I've used red elm and it's really nice stuff, but never seen american elm. Good luck on the project.


----------



## Karson (May 9, 2006)

A lumberjoc called Zipsss had an Elm log like yours milled. I've got a couple of pieces. Send him a message and find out what he did.


----------



## Julian (Sep 30, 2008)

I have just returned from the mill. Turns out it was a red elm. The color is just amazing. I've never seen a wood with the variety of color this one had. There is red, brown, and orange shades all in the same pieces.

Look at my blog
for the pictures


----------



## Boardman (Feb 7, 2008)

Man, did you score!!!! Red elm is one of my favorites. When it's planed and sanded it has this dandy little chevron pattern that's completely unique. It easy to get a great finish on it. Sometimes it can can bow after planing, but not that many pieces usually. And I've NEVER seen any red elm that wide!

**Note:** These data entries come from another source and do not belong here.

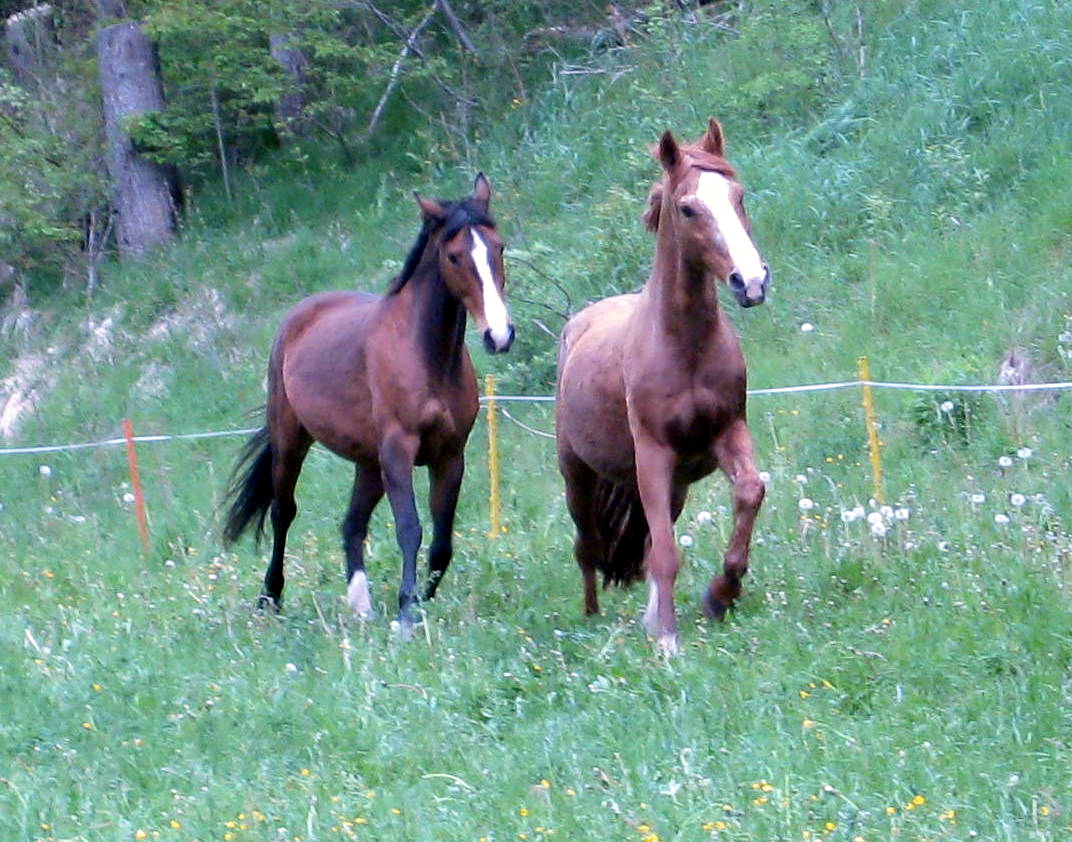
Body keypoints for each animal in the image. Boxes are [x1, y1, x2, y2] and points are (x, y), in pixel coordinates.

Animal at [219, 173, 512, 634]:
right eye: (454, 256)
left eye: (498, 247)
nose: (499, 335)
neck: (425, 355)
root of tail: (300, 315)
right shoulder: (399, 451)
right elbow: (410, 529)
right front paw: (407, 615)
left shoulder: (450, 457)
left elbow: (442, 542)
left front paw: (418, 604)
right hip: (292, 443)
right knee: (284, 513)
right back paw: (270, 598)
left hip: (368, 464)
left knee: (352, 524)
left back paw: (361, 605)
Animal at [553, 121, 771, 652]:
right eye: (689, 207)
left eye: (738, 195)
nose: (751, 281)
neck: (684, 348)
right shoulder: (653, 453)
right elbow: (665, 554)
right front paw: (668, 640)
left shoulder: (726, 433)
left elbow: (749, 492)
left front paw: (720, 595)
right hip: (578, 475)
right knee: (588, 545)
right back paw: (592, 617)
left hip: (674, 485)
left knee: (651, 538)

And it's one of those woods that really benefits from air drying - it preserves it's color better.

You lucky dog!


----------



## Boardman (Feb 7, 2008)

Just looked at the pics.

That's truly "lumber of a lifetime!" I've never seen red elm so beautiful.


----------



## Julian (Sep 30, 2008)

Well, now that I have the lumber sitting there drying, I decided to build a solar kiln due to my impatience. I figure that it should be dry by springtime, and be ready to work with. I will update this thread periodically to the progress of the wood.


----------



## Boardman (Feb 7, 2008)

You figured out what you'll build with it yet? Looks like you could make a good sized table with it.


----------



## Julian (Sep 30, 2008)

Boardman,

After talking it over with my wife, I decided the first piece to make with this beautiful wood is going to be a hutch. I'm shooting for a Greene and Greene inspired design. The finished project will have ebony square plugs, and splines, and maybe even pulls.

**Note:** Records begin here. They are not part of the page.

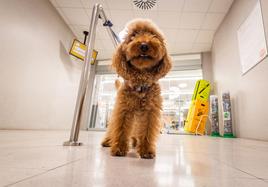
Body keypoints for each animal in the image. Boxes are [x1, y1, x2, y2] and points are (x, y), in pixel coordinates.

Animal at [100, 19, 172, 159]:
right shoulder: (124, 109)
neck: (141, 84)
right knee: (112, 129)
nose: (144, 45)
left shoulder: (150, 112)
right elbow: (121, 129)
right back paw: (108, 141)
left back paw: (134, 143)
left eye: (153, 35)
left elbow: (147, 131)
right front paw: (119, 148)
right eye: (133, 35)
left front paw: (146, 150)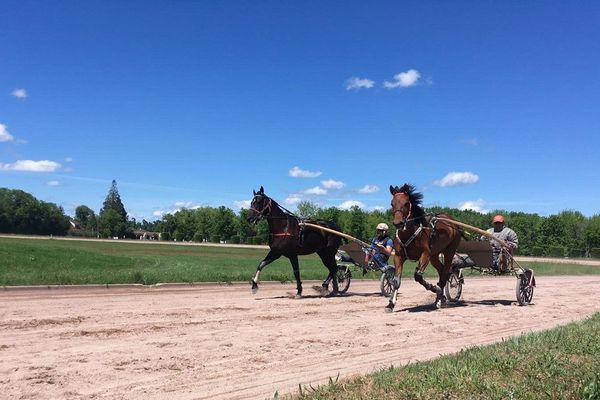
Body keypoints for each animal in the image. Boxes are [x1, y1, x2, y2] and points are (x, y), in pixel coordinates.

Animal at [386, 184, 462, 312]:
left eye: (406, 203)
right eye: (392, 203)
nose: (398, 223)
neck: (409, 233)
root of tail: (454, 222)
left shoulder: (425, 254)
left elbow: (418, 276)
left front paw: (432, 287)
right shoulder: (398, 256)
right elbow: (396, 281)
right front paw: (391, 304)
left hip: (449, 251)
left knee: (445, 272)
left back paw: (438, 298)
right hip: (435, 255)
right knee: (441, 270)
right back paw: (440, 297)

I have been hard at work learning sketchup these last few weeks, and so far I have designed the outer shell of the hutch. I used actual photos of the elm to skin the piece, so it will look as close to the finished piece as possible.

















Here's a link to my blog about the construction of my solar kiln to dry the elm.http://lumberjocks.com/jocks/Julian/blog/6264


----------



## Boardman (Feb 7, 2008)

Well, if you're anywhere near as good at woodworking as you are at Sketchup it should come out great. I've been meaning to try sketchup and now that I can see what one can do with it, I'm inspired. I like the simple design - will really show the wood off. Red elm is really striking since you hardly ever see it used. That'll be a dandy.

And thanks for the link to th solar kiln project. Another thing on my "to do" list.


----------



## Julian (Sep 30, 2008)

My solar kiln is now in full swing, and the elm is drying away. I'm guessing that the boards will be ready to go in the springtime, so I have all winter to dream up ideas using sketchup.


----------



## NavyDC (Sep 21, 2018)

> My solar kiln is now in full swing, and the elm is drying away. I m guessing that the boards will be ready to go in the springtime, so I have all winter to dream up ideas using sketchup.
> 
> - Julian


So long since a post. Wondering if the solar kiln worked, have an American Elm and live in the NV. dessert, plenty of solar! RJ.


----------